A simple approach to verify a complex invariant is to define a class like

template <class C>
struct check_invariant {
    C& c;
    check_invariant(class * c_) : c(*c_){
        assert(invariant(c) && "invariant failed");
    }
    ~check_invariant(){
        assert(invariant(c) && "invariant failed");
    }
};

By creating an object of this type at the beginning of every function where we expect the invariant to hold, thus on every public function and eventually on some private function, we can self-test the correctness of the class.

There exist of course the possibility to add such a check at the wrong place, like a private method, as they might work only on a subset of the whole class while the invariant might be broken.

As generally the private functions in the PIMPA pattern do not have access to the whole class, but only the subset they need to, it is not possible to try to enforce the invariant at the wrong place.

Add thread-safety at posteriori

And last, but not least, in case we decide to make the class thread-safe, it is easier to inspect its correctness.

One common method to make an existing class thread-safe is to apply the :

  • add a mutex to protect all data

  • lock the mutex in all member functions accessible outside of the class (overridden functions, public and protected functions, and friend function/classes)

  • no member function can call another member function accessible out of the class.

As I’ve discovered later, this pattern is named Thread-Safe Interface.

Thanks to PIMPA, we already know that private functions cannot call other member functions, so it’s easy to enforce the third rule.

It is not as easy to verify, for example during code-review, if every public and protected member function does not call any other member function, but if we have as a coding convention (enforced by linters) that member functions and variables need to be prepended with this when calling member functions, then it is much easier to verify the correctness.

This removes the risk of deadlocking. If there is a situation where a public functions call another one, then the common functionality can be extrapolated in a private hidden function, as already explained.

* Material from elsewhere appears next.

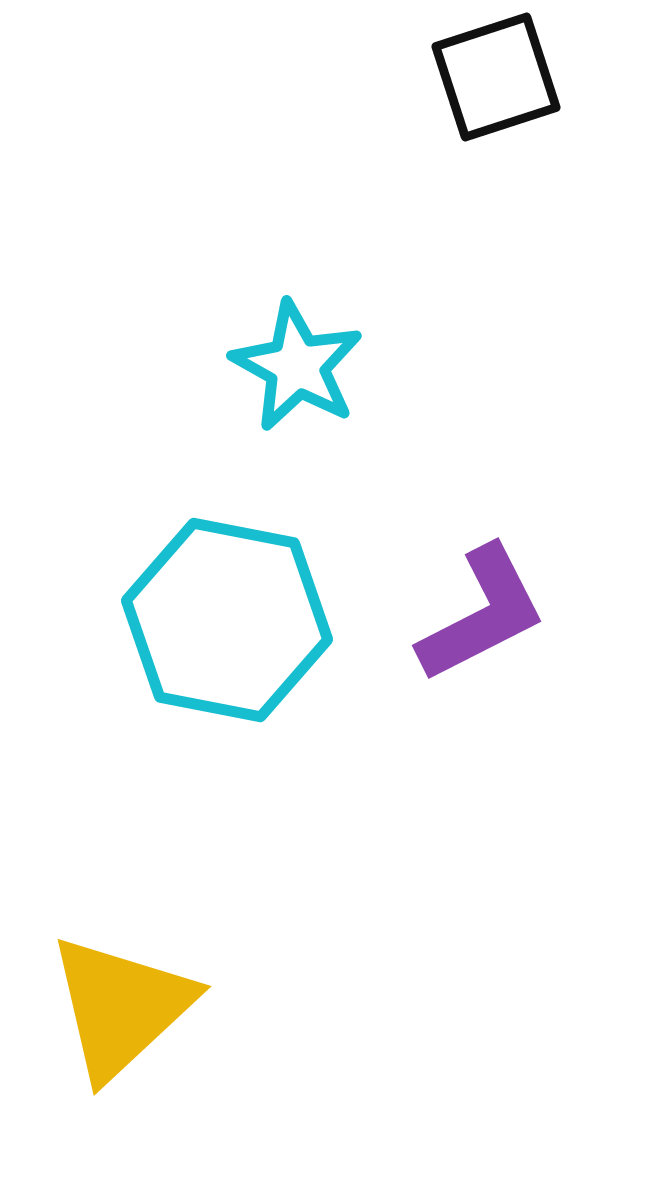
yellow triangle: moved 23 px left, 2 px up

Also, this has the advantage that we can assure, as explained in this coding hint for private and public functions, that the private function should take a constant reference to the locker, to indicate that the data should be locked when accessing it.

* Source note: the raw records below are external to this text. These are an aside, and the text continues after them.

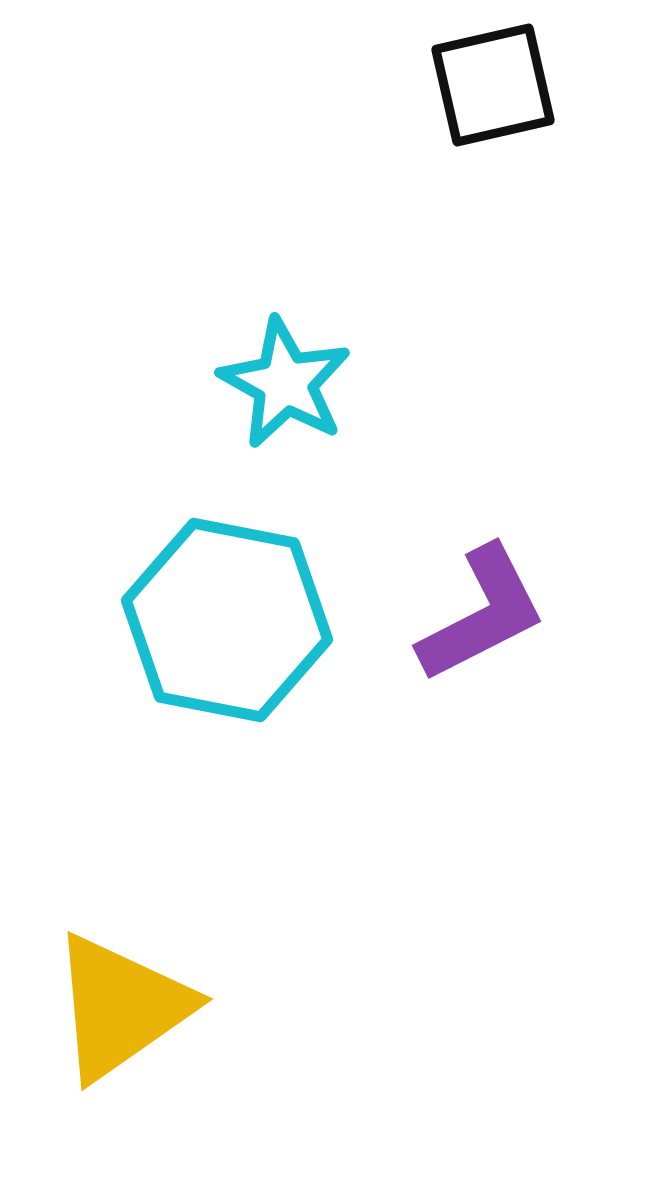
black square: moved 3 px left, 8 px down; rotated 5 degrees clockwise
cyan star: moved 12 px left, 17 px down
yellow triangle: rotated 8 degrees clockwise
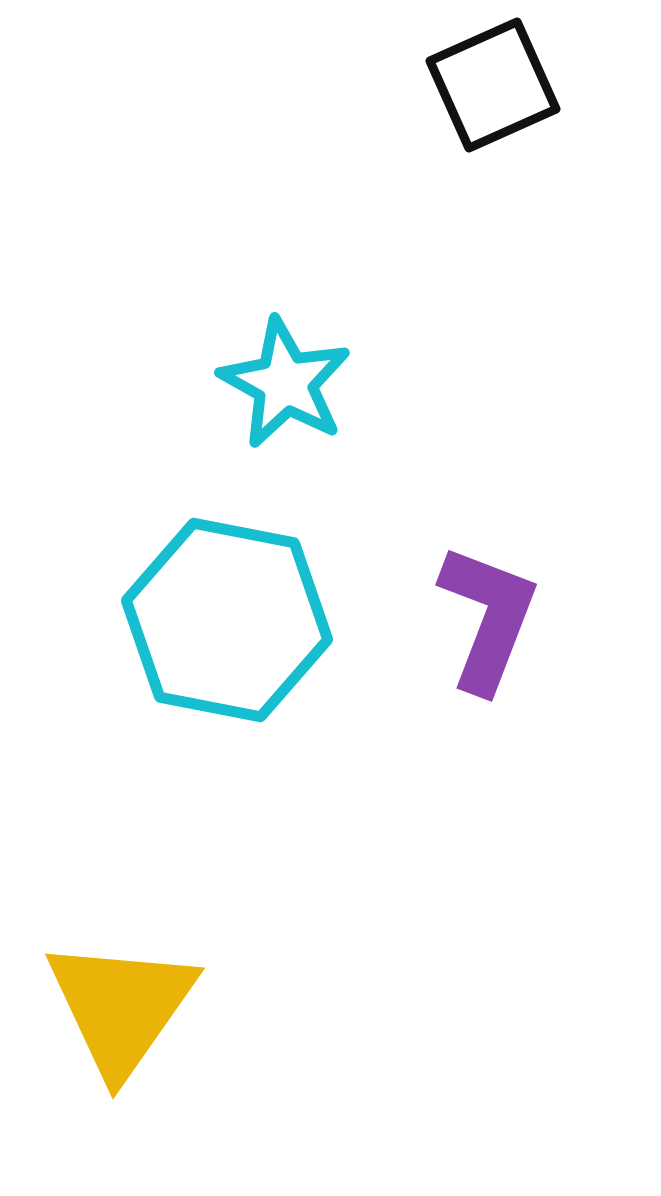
black square: rotated 11 degrees counterclockwise
purple L-shape: moved 6 px right, 4 px down; rotated 42 degrees counterclockwise
yellow triangle: rotated 20 degrees counterclockwise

What I did dislike about my recommendation was that it cluttered the header file with a lot of implementation details for apparently no good reason. Now all those details are really an implementation detail and the reader of the class does not need to ask themself why some private functions also take a possibly unnamed lock_guard as a parameter.

Where applying PIMPA is not possible

Unfortunately, there are cases where it is not possible to remove the implementation details from the header file.

Templated classes

If the private method needs to be aware of the template, it is generally not possible to move them from the header file to the implementation file, unless we know beforehand what all possible template types are.

Header-only libraries

The reasons should be obvious, as we have no file where to hide the implementation. Nonetheless, if possible, I would recommend to remove all private member functions and add them as stateless free functions. The drawback is that those functions can be called by someone else, but it is a minor problem, and actually promotes code reuse. (If the function is needed somewhere else, it is now easier to move it in a more appropriate place).

overridden functions

Because those functions are callable from the base class, thus they are not an implementation detail (and they should generally also be protected by a mutex in case of multithreading). If it should not be so, then the fix is to remove the virtuality of the function, so that we can remove the overridden private implementation.

If the behavior is correct, it is still possible to move the body of the implementation in a free function, and call this function from the overridden private implementation.